Panic Disorders

Panic disorders afflict 1.5 million Americans during any six-month period. Victims suddenly suffer intense, overwhelming terror for no apparent reason. The fear is accompanied by at least four of the following symptoms:


heart palpitations

hot or cold flashes


feelings of unreality

choking or smothering sensations

shortness of breath

chest discomfort


stomach discomfort




fear of losing control, dying or going crazy

A panic attack is a very real physical response to either a known or unknown trigger of emotional fear.

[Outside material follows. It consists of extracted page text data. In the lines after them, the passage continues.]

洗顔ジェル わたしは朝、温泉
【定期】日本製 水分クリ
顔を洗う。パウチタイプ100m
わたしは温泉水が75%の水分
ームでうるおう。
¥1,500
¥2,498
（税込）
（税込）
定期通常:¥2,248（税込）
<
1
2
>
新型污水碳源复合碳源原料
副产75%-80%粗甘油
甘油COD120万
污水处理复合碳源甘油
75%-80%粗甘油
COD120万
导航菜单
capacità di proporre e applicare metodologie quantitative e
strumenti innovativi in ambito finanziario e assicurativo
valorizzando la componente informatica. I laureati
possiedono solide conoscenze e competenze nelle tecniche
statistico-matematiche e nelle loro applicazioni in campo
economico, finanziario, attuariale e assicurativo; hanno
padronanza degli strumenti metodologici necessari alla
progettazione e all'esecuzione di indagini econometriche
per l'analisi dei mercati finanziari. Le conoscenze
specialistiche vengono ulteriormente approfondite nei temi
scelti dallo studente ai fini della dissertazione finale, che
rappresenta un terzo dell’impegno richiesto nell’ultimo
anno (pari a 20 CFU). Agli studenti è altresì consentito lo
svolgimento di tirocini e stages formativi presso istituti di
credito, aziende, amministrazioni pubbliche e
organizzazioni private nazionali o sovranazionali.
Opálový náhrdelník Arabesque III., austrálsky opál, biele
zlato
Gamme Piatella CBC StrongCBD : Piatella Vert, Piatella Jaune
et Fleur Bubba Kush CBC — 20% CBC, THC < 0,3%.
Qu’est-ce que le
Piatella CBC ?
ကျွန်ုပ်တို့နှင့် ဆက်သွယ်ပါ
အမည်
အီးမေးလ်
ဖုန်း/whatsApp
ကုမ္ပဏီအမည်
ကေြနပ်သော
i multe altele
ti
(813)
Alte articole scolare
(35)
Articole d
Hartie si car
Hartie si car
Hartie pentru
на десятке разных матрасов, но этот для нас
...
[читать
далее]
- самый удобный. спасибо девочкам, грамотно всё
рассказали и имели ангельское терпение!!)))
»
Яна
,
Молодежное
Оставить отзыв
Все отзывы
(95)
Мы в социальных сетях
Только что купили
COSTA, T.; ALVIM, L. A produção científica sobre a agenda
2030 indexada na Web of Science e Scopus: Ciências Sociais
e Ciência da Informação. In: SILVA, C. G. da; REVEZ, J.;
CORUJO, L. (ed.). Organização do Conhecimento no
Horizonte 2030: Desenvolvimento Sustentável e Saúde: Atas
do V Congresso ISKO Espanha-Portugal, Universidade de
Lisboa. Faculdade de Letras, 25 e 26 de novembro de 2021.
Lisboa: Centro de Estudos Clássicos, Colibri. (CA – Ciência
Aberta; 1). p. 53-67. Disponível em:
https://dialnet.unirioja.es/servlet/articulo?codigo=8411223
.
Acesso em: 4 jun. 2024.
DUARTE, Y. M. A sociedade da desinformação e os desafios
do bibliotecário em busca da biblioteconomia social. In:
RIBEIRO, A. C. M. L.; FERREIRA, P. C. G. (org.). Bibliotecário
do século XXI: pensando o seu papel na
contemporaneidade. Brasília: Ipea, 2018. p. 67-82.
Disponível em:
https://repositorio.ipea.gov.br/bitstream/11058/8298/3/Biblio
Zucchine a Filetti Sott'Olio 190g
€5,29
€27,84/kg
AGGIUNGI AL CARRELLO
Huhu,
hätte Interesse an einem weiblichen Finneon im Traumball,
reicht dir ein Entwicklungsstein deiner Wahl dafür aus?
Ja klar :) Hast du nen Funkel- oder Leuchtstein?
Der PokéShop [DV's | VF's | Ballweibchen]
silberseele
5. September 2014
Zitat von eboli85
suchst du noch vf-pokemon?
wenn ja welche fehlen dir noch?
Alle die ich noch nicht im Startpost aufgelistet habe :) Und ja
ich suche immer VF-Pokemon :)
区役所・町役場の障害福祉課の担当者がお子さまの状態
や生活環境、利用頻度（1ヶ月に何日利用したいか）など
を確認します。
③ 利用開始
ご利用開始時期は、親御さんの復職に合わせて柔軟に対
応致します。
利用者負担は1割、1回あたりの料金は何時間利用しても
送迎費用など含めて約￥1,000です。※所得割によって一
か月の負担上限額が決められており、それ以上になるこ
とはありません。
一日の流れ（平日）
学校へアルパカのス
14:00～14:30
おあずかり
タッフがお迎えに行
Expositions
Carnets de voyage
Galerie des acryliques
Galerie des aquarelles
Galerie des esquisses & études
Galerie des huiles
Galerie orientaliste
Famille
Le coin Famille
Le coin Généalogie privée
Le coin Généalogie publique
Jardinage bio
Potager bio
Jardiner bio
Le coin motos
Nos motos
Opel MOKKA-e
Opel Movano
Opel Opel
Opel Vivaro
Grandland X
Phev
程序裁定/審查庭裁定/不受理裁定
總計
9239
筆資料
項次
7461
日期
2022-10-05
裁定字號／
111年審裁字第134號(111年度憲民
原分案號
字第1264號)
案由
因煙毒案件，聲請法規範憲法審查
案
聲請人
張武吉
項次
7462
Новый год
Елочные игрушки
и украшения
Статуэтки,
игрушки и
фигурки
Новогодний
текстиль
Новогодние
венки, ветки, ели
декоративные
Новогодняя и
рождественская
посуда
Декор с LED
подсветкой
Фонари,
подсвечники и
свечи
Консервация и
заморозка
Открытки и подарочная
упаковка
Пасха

During a panic attack, the sufferer's body is having an uncontrolled " fight or flight" response to something, known or unknown that causes them anxiety.

Often, people suffering a panic attack for the first time rush to the hospital, convinced they are having a heart attack, stroke, or some other serious physical problem. Sufferers can't predict when the attacks will occur.

A panic attack can come on without any warning, or blatant trigger. Certain situations, however, such as driving a car, can become associated with them if it was in those situations where the first attack occurred.

A person who has had a panic attack may withdraw from daily social activities to avoid the embarrassment of having an attack in public. The fear of being unable to control their own emotions can often lead a person into depression.

Social anxiety often accompanies these disorders.

Untreated, panic sufferers can despair and become suicidal.